▸ Your instructions: Reproduce every line of the records below without changing anything.

Recorded data
○ ○ ○ ○ ○ ○ ○

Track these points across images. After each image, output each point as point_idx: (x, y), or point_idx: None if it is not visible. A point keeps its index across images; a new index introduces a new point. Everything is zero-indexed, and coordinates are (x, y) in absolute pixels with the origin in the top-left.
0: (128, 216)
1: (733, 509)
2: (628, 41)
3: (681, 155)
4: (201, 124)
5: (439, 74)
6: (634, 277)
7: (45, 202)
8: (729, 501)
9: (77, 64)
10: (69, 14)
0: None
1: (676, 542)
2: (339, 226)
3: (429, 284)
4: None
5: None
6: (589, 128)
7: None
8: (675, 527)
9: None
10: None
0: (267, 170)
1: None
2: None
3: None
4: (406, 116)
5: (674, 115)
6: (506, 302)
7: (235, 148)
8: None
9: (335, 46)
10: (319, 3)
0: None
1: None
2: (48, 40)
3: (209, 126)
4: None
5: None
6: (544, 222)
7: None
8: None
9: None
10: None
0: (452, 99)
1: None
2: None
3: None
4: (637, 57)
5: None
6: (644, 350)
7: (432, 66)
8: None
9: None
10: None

○ ○ ○ ○ ○ ○ ○

▸ Response to the task:
Track these points across images. After each image, output each point as point_idx: (x, y), or point_idx: None if it is not visible. A point keeps its index across images; a new index introduces a new point. Everything is zero-indexed, and coordinates are (x, y) in absolute pixels with the origin in the top-left.
0: (128, 216)
1: (733, 509)
2: (628, 41)
3: (681, 155)
4: (201, 124)
5: (439, 74)
6: (634, 277)
7: (45, 202)
8: (729, 501)
9: (77, 64)
10: (69, 14)
0: None
1: (676, 542)
2: (339, 226)
3: (429, 284)
4: None
5: None
6: (589, 128)
7: None
8: (675, 527)
9: None
10: None
0: (267, 170)
1: None
2: None
3: None
4: (406, 116)
5: (674, 115)
6: (506, 302)
7: (235, 148)
8: None
9: (335, 46)
10: (319, 3)
0: None
1: None
2: (48, 40)
3: (209, 126)
4: None
5: None
6: (544, 222)
7: None
8: None
9: None
10: None
0: (452, 99)
1: None
2: None
3: None
4: (637, 57)
5: None
6: (644, 350)
7: (432, 66)
8: None
9: None
10: None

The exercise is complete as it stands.